-- Supplied records follows --

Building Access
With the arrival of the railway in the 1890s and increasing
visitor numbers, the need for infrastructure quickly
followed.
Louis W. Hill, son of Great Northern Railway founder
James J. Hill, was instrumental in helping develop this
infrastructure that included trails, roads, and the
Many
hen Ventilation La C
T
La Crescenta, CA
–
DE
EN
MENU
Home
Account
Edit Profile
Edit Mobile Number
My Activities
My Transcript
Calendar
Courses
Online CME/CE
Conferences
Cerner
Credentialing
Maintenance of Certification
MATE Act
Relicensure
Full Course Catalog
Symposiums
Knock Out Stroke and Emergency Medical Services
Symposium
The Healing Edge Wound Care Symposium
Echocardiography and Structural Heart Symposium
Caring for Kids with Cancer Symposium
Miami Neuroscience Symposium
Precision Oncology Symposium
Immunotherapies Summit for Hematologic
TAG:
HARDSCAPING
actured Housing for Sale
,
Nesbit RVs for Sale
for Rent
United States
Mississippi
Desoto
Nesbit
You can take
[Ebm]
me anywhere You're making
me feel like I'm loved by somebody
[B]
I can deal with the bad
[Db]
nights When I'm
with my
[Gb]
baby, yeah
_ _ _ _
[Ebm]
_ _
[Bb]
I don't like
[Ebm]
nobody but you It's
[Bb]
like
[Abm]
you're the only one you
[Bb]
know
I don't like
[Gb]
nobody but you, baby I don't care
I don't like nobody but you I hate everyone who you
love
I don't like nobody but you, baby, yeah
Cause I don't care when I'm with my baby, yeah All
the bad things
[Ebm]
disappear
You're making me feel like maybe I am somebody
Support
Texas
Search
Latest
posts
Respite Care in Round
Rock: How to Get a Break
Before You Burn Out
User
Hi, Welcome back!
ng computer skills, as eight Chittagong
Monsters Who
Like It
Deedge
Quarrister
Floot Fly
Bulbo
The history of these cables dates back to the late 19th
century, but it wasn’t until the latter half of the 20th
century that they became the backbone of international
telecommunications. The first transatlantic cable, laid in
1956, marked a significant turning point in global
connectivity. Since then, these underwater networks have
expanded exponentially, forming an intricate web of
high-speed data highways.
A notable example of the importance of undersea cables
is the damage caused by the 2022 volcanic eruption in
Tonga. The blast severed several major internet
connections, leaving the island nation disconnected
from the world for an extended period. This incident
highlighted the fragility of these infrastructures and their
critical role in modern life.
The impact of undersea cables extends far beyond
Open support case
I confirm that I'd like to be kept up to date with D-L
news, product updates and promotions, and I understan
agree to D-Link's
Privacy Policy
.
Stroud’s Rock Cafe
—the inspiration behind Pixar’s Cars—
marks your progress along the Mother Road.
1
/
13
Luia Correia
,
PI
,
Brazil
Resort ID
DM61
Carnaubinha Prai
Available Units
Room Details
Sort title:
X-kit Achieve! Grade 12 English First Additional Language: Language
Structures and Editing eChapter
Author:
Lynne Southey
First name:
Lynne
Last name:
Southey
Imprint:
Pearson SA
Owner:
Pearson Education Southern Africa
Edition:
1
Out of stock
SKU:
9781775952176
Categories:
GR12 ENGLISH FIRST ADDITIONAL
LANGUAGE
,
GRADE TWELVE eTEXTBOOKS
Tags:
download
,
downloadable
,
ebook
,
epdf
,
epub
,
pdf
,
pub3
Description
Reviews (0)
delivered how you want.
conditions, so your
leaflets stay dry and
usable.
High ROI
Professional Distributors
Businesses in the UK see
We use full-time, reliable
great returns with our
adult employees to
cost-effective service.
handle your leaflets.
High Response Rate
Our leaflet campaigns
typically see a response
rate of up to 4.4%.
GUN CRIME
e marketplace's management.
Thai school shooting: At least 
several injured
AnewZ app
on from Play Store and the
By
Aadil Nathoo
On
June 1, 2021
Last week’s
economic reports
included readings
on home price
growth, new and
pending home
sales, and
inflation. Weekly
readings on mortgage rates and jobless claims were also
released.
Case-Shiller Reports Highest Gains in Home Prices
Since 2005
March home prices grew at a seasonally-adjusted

-- Supplied records concluded --

Copy, from the data above, every line where the word "Rock" appears.

● **Exercise result**:
Rock: How to Get a Break
Stroud’s Rock Cafe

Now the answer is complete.